Most government benefits, including Medicaid, are available only to those who have no substantial assets or income. The parent’s dilemma is how to ensure their child has adequate resources while not rendering the child ineligible for Medicaid and other government programs.
One solution is to place assets for the benefit of a disabled child in a “wholly discretionary trust.” A wholly discretionary trust names the disabled child as its beneficiary but does not provide any standards for how or when the money is to be used for the child, giving complete discretion to the trustee. A recent Ohio Supreme Court decision, rendered on January 17, 2008, affirms the use of wholly discretionary trusts as effective means of preserving Medicaid eligibility for disabled children.
Other options for parents have significant disadvantages. Some parents leave all of their assets at death to their non-disabled children, relying on them to provide for their disabled child. This approach preserves the child’s eligibility for government benefits, but it leaves the disabled child without any certain means of financial assistance.
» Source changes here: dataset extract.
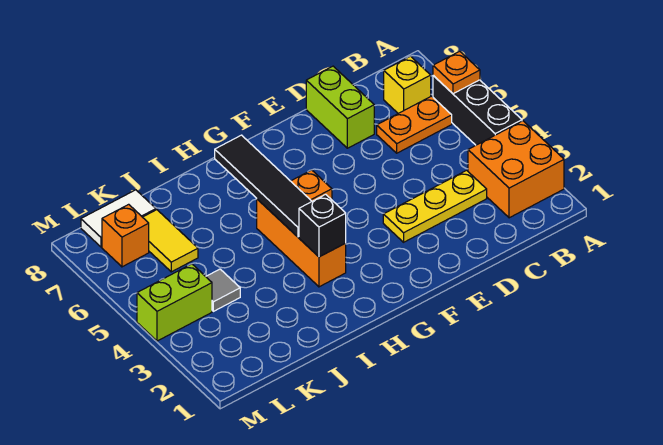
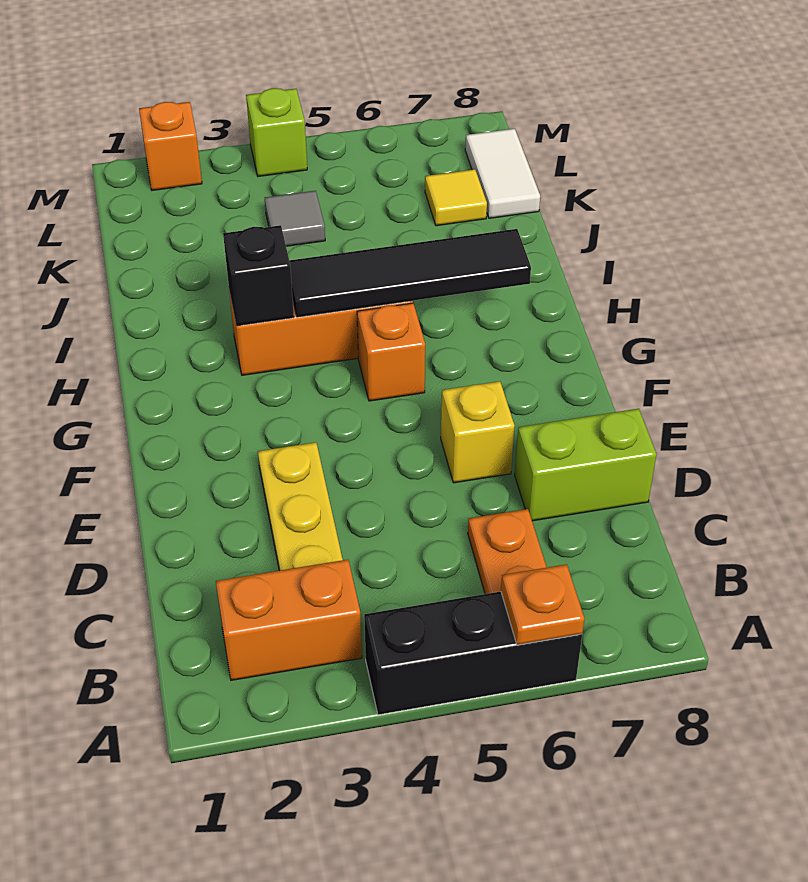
orange 2x2 brick [468,121,564,218] -> orange 1x2 brick [216,560,362,680]
yellow 1x1 brick [384,56,431,113] -> yellow 1x1 brick moved to [441,381,515,483]
yellow 1x2 tile [143,210,198,272] -> yellow 1x1 tile [425,169,487,226]
lime 1x2 brick [137,264,212,341] -> lime 1x1 brick [246,88,307,177]
orange 1x1 brick [102,204,149,267] -> orange 1x1 brick moved to [139,102,202,191]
The siblings have no legal obligation to assist the disabled child. Death, disability, bankruptcy, divorce, overreaching spouses, etc., can all interfere with the siblings’ ability to use the money for the disabled child.
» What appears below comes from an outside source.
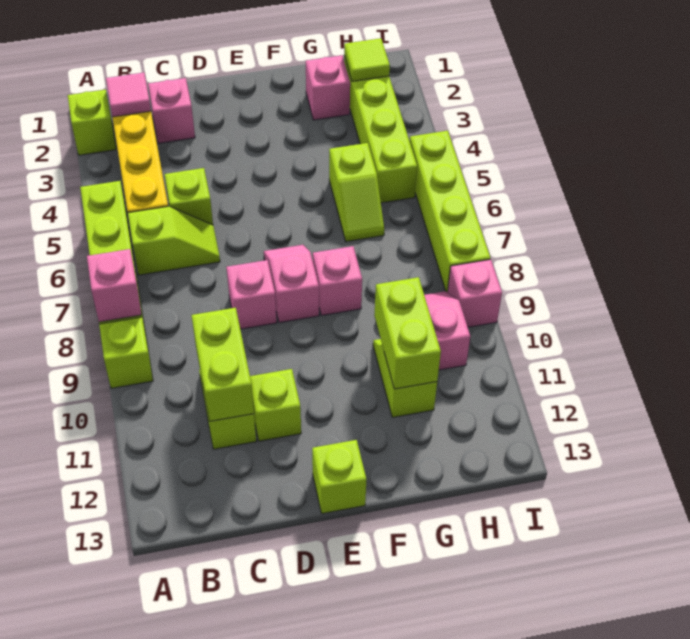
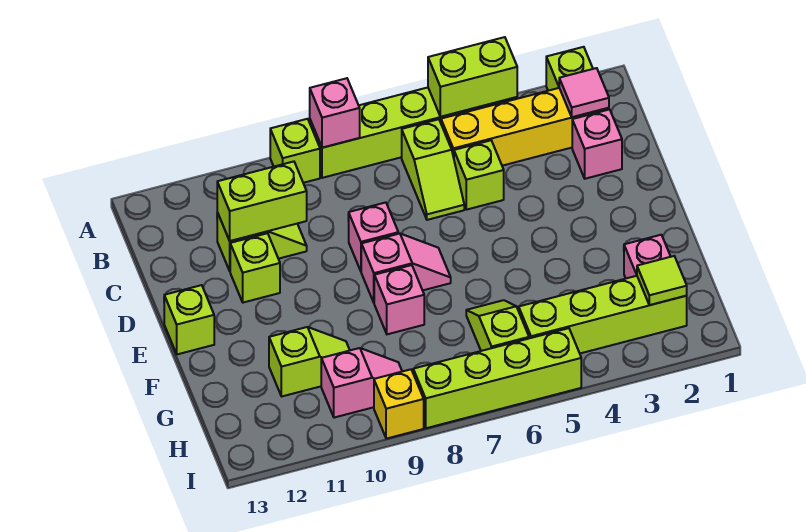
lime 1x2 slope [329,143,384,242] -> lime 1x2 slope turned to [466,300,529,351]
lime 1x2 brick [374,277,441,389] -> lime 1x2 brick moved to [428,37,517,117]
pink 1x1 brick [448,259,502,327] -> yellow 1x1 brick [374,369,424,439]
Some parents choose to set aside a portion of their assets for a disabled child in “supplemental services” trusts or “special needs” trusts. These trusts are generally adequate for the one-child family, but each contains government “payback” provisions which are a concern for parents with more than one child. The “supplemental services trust” requires a distribution of one-half of its assets to the government at the beneficiary’s death, and it limits the amount that the trust can initially hold (currently $228,000). There is no limit on the amount that can be held by a “special needs trust,” but it requires a “dollar for dollar” payback at the beneficiary’s death for all Medicaid expenditures during the beneficiary’s life. These payback provisions prevent some or all of the disabled child’s trust assets from passing to the other children at the disabled child’s death.
A wholly discretionary trust, in contrast, permits the remaining trust assets to pass to the other children in the family, not to the government, upon the death of the disabled beneficiary.